**Direction 1:** Gather every line in the rows below that contains the string "treble". Matches must have the same case.

# HDMI or VGA female to USB female



## rusty baker (Feb 13, 2009)

Does anyone make an adapter for that? I really need a USB port on the left side of my laptop. I have 3 on the right side. I have no use for the HDMI or VGA ports.


----------



## Joeywhat (Apr 18, 2020)

So you want to convert a display port (HDMI/VGA) to USB so you can plug in USB devices like a mouse, keyboard, storage device, etc?

It doesn't work that way. What you CAN do, however, is buy a USB hub and connect it to an existing USB port. It will allow you to connect more USB devices, although potentially at a limited power (not an issue for most devices).


----------



## rusty baker (Feb 13, 2009)

Joeywhat said:


> So you want to convert a display port (HDMI/VGA) to USB so you can plug in USB devices like a mouse, keyboard, storage device, etc?
> 
> It doesn't work that way. What you CAN do, however, is buy a USB hub and connect it to an existing USB port. It will allow you to connect more USB devices, although potentially at a limited power (not an issue for most devices).


On the wrong side to be practical. Where my laptop sits, I would have to run an extension to the other side. I have a multi port. You can buy an adapter that converts USB to VGA. They make adapters to convert a VGA to a male USB,


----------



## Joeywhat (Apr 18, 2020)

rusty baker said:


> Joeywhat said:
> 
> 
> > So you want to convert a display port (HDMI/VGA) to USB so you can plug in USB devices like a mouse, keyboard, storage device, etc?
> ...


Yes, and those are for connecting monitors to USB ports. If you have a serial port on the right side (will look similar to the VGA) you can get an adapter to convert that to USB, but it won't work for monitor connections on your laptop.


----------



## rusty baker (Feb 13, 2009)

Joeywhat said:


> Yes, and those are for connecting monitors to USB ports. If you have a serial port on the right side (will look similar to the VGA) you can get an adapter to convert that to USB, but it won't work for monitor connections on your laptop.


I just want to plug the tablet I programmed as a police scanner into that side of the laptop.


----------



## Joeywhat (Apr 18, 2020)

That display port won't act as a data port. You can buy the adapter and give it a try if you want, though. Unless there is a serial port there you're out of luck.


----------



## rusty baker (Feb 13, 2009)

They are HMDI and SATA ports. Got one of my kids to look who can see.


----------



## Joeywhat (Apr 18, 2020)

rusty baker said:


> They are HMDI and SATA ports. Got one of my kids to look who can see.


Are you only trying to get sound from the police scanner into your laptop? Any other functionality you need? Getting audio/visual from one to the other via the HDMI is very possible. You can't transfer "plain data" like you could a straight USB connection, but transferring the audio is possible. You'll have to set it up properly but it should work. What are you doing with the scanner audio once it's on your laptop? Recording it? Playback only? It's helpful to know exactly (and thoroughly) what you're trying to accomplish with this. 

Does the tablet/scanner have an HDMI output? A lot of them do, or if it's a newer tablet it might have USB-C or thunderbolt outputs, which can connect to HDMI without any fuss.

**Direction 2:** In the forum thread about turning an HDMI or VGA port into a USB port, how many USB ports does the original poster say are on the right side of the laptop?

**Extracted material:**
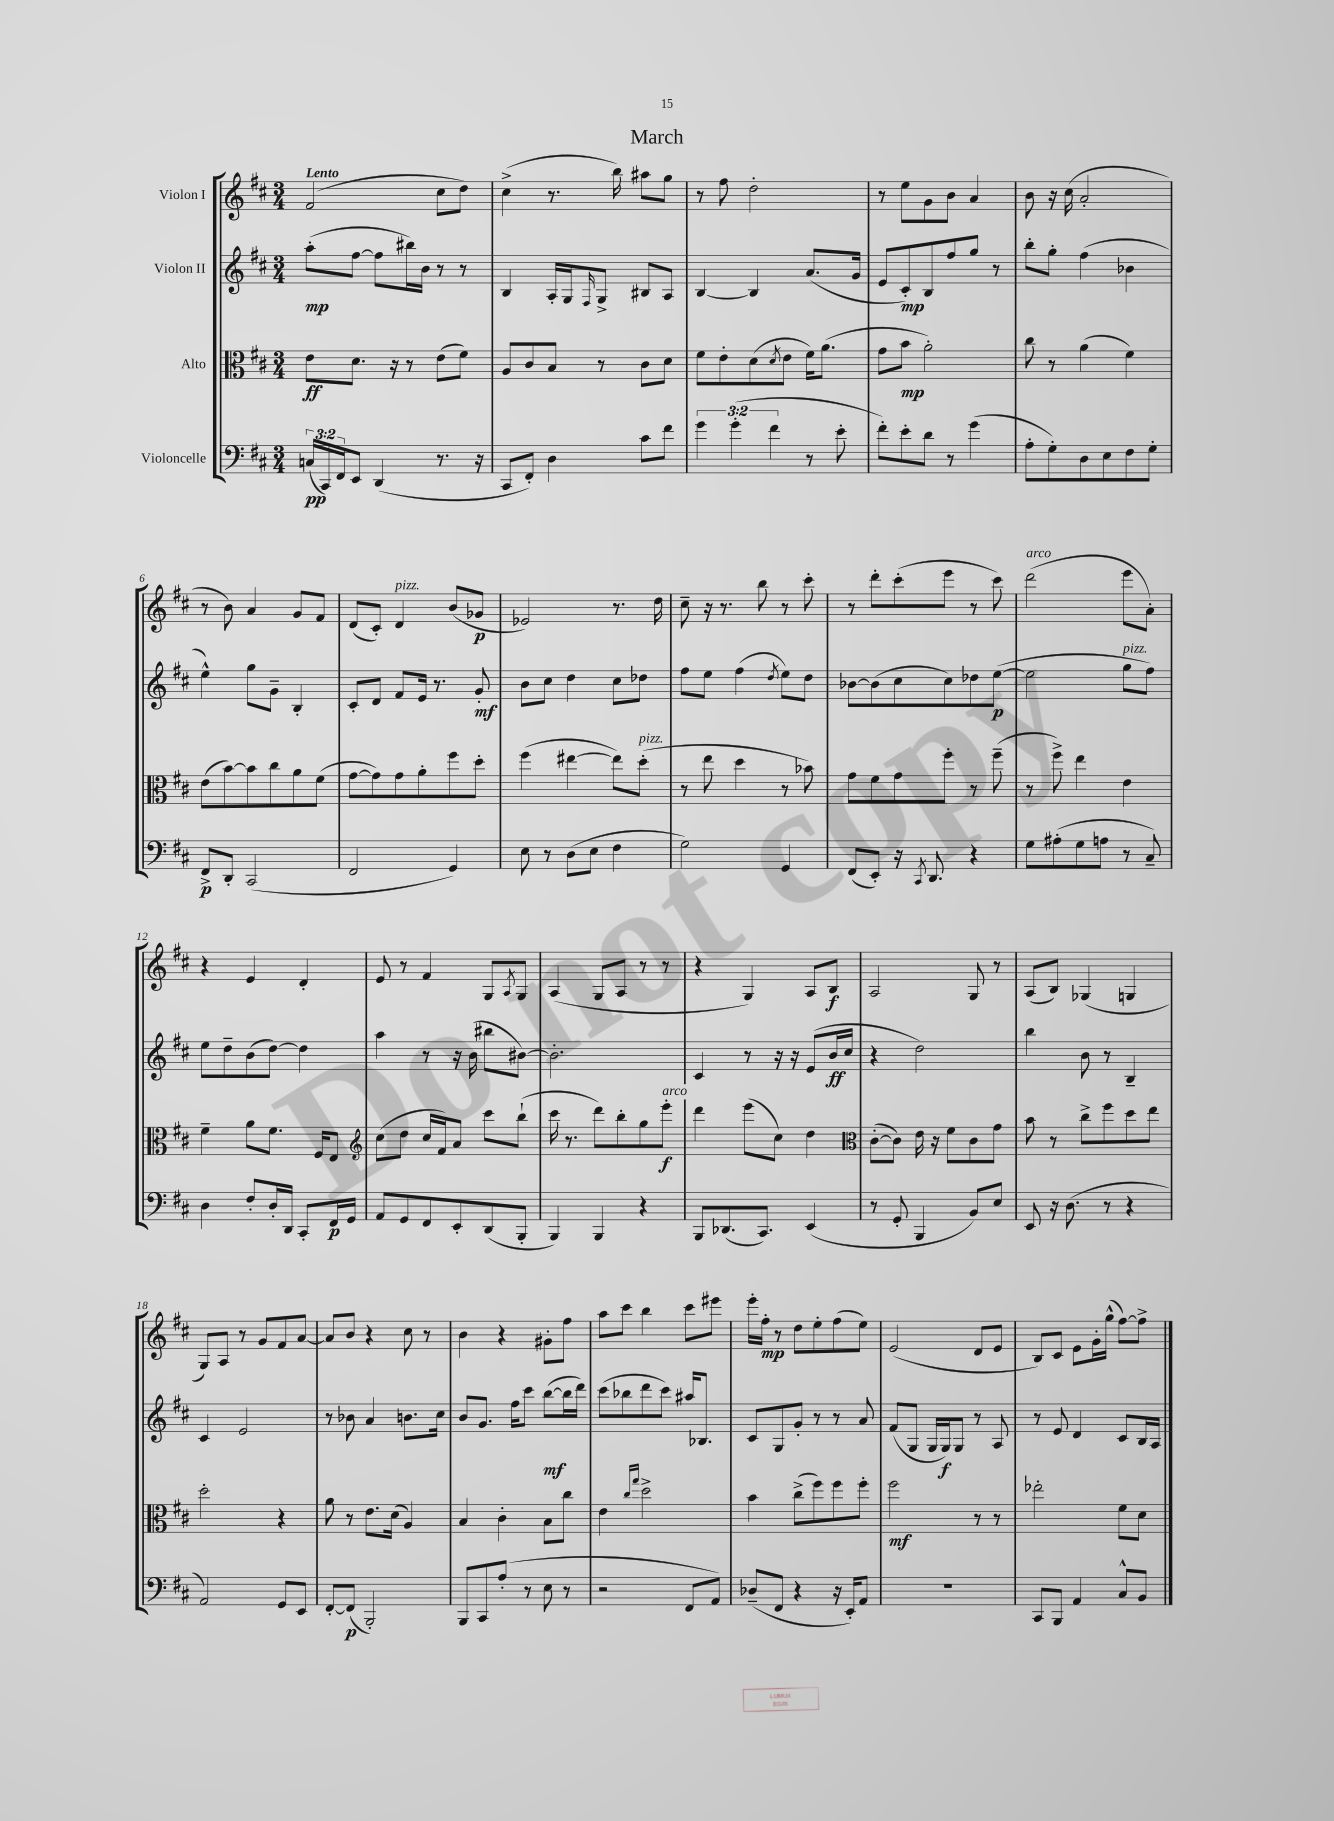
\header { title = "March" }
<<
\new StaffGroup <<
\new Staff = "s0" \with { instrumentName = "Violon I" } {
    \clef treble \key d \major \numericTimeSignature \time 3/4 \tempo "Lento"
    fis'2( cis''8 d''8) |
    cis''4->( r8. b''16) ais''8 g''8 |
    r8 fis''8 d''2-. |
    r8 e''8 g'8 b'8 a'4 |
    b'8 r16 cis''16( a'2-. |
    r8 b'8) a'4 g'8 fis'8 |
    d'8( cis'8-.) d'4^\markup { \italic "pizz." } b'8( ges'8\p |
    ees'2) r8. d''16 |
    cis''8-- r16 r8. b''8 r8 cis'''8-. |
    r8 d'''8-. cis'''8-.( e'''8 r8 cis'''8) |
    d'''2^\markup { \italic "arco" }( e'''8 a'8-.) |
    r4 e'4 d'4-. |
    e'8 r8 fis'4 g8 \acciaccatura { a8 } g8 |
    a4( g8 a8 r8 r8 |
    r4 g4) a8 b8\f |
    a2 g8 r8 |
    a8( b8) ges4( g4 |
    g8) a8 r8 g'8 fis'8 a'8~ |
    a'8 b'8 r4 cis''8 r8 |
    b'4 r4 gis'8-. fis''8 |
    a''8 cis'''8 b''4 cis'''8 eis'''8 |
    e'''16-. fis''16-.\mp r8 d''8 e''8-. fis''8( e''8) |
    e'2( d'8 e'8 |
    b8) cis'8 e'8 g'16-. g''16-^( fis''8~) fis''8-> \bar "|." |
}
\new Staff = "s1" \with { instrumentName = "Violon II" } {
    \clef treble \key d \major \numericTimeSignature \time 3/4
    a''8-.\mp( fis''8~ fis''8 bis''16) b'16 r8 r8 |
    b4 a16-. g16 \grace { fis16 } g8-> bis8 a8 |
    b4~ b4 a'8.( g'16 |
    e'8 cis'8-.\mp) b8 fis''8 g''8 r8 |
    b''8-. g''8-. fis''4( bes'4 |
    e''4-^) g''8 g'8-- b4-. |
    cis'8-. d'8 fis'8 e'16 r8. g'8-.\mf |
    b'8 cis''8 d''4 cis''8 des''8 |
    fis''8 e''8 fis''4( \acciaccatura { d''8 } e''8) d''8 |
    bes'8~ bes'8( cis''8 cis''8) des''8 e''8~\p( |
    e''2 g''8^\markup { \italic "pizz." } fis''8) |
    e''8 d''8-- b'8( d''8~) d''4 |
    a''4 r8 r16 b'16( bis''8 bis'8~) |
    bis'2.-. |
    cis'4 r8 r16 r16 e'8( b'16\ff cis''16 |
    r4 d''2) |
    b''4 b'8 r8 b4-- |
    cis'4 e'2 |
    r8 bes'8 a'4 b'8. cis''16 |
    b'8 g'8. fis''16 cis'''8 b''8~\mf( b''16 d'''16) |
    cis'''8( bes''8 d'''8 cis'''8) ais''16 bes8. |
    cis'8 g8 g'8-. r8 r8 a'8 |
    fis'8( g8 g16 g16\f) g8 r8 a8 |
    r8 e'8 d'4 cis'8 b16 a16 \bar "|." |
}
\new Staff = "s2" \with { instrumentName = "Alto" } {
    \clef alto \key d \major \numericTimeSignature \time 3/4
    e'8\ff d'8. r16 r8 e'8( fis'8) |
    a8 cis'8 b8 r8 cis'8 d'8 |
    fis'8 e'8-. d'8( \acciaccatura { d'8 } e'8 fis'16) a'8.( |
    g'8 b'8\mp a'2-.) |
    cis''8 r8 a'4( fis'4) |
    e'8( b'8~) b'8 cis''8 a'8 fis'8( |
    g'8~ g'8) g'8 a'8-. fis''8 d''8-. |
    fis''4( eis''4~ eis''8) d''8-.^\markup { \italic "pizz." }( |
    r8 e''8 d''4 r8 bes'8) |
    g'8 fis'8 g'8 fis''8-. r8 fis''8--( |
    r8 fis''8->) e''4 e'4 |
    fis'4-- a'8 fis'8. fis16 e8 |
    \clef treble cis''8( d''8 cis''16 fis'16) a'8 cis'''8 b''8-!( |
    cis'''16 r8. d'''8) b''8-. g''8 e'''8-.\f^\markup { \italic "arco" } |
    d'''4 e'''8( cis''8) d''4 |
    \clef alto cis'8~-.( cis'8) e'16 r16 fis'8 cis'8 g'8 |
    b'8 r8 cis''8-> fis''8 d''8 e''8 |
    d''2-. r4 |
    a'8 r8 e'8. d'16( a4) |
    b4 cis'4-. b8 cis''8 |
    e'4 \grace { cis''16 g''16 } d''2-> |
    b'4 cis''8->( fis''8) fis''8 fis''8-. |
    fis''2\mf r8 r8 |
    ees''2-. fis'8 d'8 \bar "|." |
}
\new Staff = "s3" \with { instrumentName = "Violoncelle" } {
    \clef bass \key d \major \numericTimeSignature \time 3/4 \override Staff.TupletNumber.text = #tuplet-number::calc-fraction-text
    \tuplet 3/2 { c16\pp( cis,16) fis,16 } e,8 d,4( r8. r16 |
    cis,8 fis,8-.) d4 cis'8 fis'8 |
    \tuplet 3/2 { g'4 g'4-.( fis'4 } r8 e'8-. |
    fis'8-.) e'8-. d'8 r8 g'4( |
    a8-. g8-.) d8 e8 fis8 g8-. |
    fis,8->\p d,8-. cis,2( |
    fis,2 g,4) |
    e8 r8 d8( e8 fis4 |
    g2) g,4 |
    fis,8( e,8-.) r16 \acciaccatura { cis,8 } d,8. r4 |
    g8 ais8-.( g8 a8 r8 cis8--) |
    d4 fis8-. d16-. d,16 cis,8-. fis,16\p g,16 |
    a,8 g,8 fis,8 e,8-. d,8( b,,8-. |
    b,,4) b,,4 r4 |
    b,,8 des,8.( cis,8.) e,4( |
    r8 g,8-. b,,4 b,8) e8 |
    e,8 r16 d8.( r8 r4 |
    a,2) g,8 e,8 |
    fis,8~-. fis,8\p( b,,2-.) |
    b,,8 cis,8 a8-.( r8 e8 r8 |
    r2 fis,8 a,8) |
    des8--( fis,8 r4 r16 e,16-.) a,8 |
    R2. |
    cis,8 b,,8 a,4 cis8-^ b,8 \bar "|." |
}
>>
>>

* * *

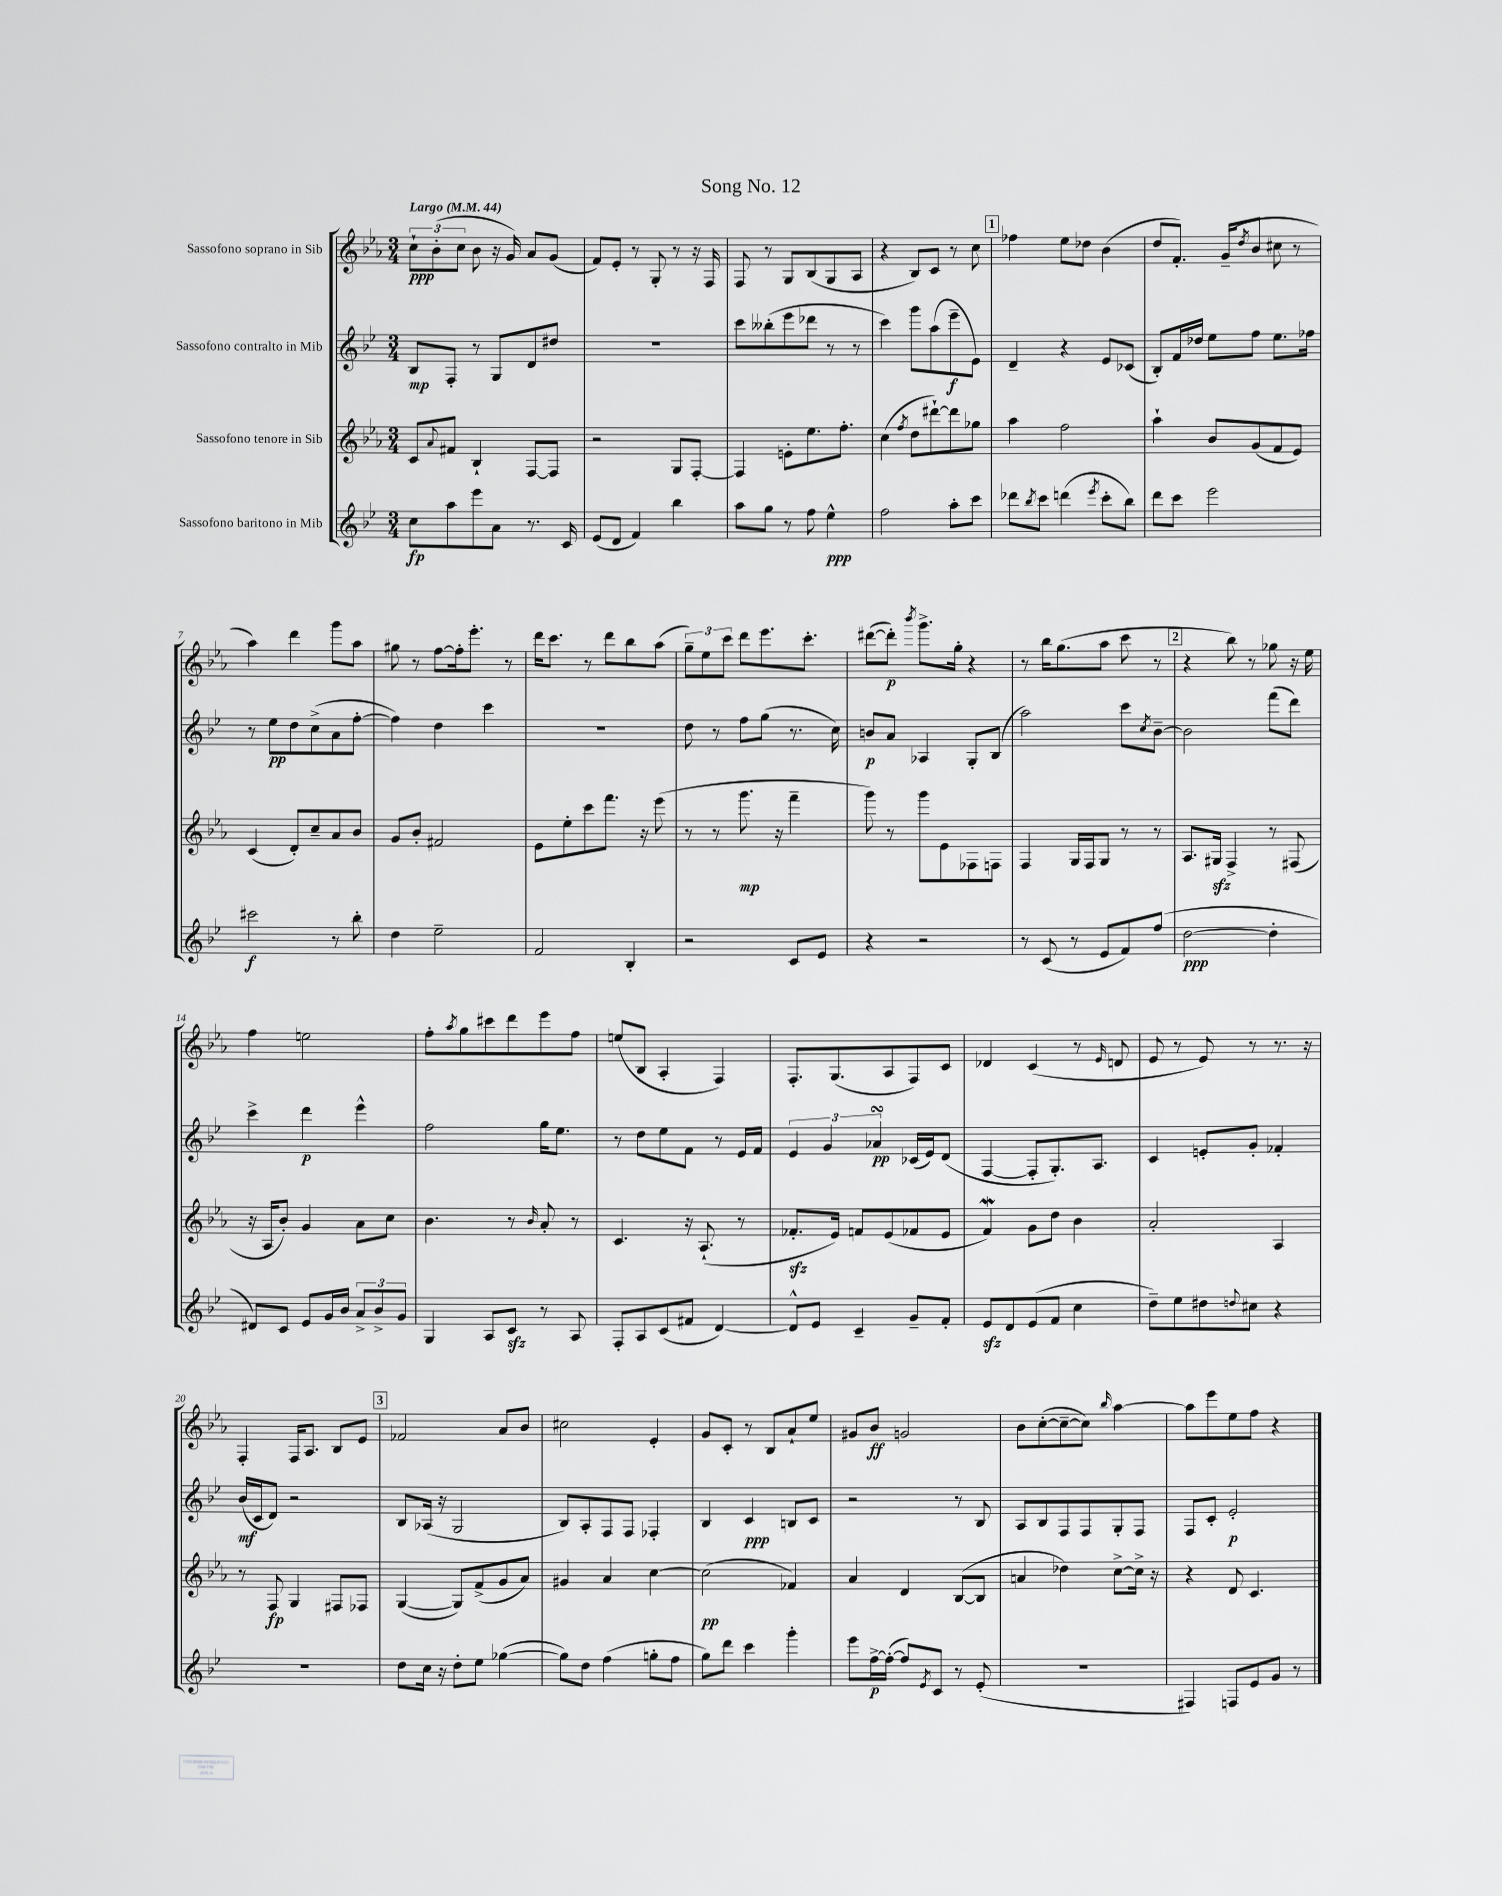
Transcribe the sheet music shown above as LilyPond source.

**Correct response 1:**
    \clef treble \key d \major \numericTimeSignature \time 3/4 \tempo "Lento"
    \clef treble \key d \major \numericTimeSignature \time 3/4
    \clef treble cis''8( d''8 cis''16 fis'16) a'8 cis'''8 b''8-!( |

**Correct response 2:** Three.